(EXERCISE DATA):

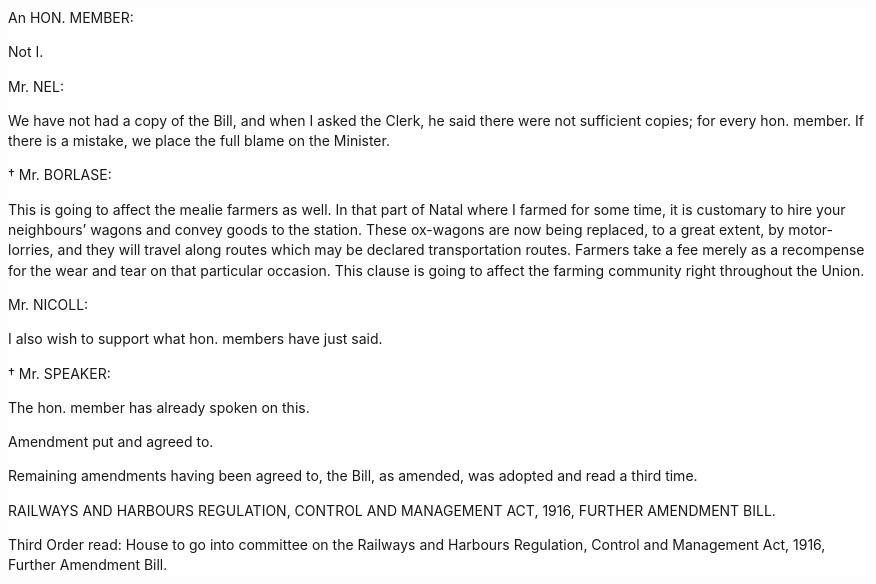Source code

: </speech>

<speech by="#hon_member">

<from>An <person refersTo="hansard_za">HON. MEMBER</person>:</from>

<p>Not I.</p>

</speech>

<speech by="#nel">

<from>Mr. <person refersTo="hansard_za">NEL</person>:</from>

<p>We have not had a copy of the Bill, and when I asked the Clerk, he said there were not sufficient copies; for every hon. member. If there is a mistake, we place the full blame on the Minister.</p>

</speech>

<speech by="#borlase">

<from>&#x2020; Mr. <person refersTo="hansard_za">BORLASE</person>:</from>

<p>This is going to affect the mealie farmers as well. In that part of Natal where I farmed for some time, it is customary to hire your neighbours&#x2019; wagons and convey goods to the station. These ox-wagons are now being replaced, to a great extent, by motor-lorries, and they will travel along routes which may be declared transportation routes. Farmers take a fee merely as a recompense for the wear and tear on that particular occasion. This clause is going to affect the farming community right throughout the Union.</p>

</speech>

<speech by="#nicoll">

<from>Mr. <person refersTo="hansard_za">NICOLL</person>:</from>

<p>I also wish to support what hon. members have just said.</p>

</speech>

<speech by="#speaker">

<from>&#x2020; Mr. <person refersTo="hansard_za">SPEAKER</person>:</from>

<p>The hon. member has already spoken on this.</p>

<p>Amendment put and agreed to.</p>

<p>Remaining amendments having been agreed to, the Bill, as amended, was adopted and read a third time.</p>

</speech>

</debateSection>

<debateSection name="#railways_and_harbours_regulation_control_and_management_act_1916_further_amendment_bill">

<heading>RAILWAYS AND HARBOURS REGULATION, CONTROL AND MANAGEMENT ACT, 1916, FURTHER AMENDMENT BILL.</heading>

<p>Third Order read: House to go into committee on the Railways and Harbours Regulation, Control and Management Act, 1916, Further Amendment Bill.</p>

(TASK DESCRIPTION):
Write out exactly each line of the entries, starting at the one containing "</debateSection>" and finishing with the last line.

(YOUR RESPONSE):
</debateSection>

<debateSection name="#railways_and_harbours_regulation_control_and_management_act_1916_further_amendment_bill">

<heading>RAILWAYS AND HARBOURS REGULATION, CONTROL AND MANAGEMENT ACT, 1916, FURTHER AMENDMENT BILL.</heading>

<p>Third Order read: House to go into committee on the Railways and Harbours Regulation, Control and Management Act, 1916, Further Amendment Bill.</p>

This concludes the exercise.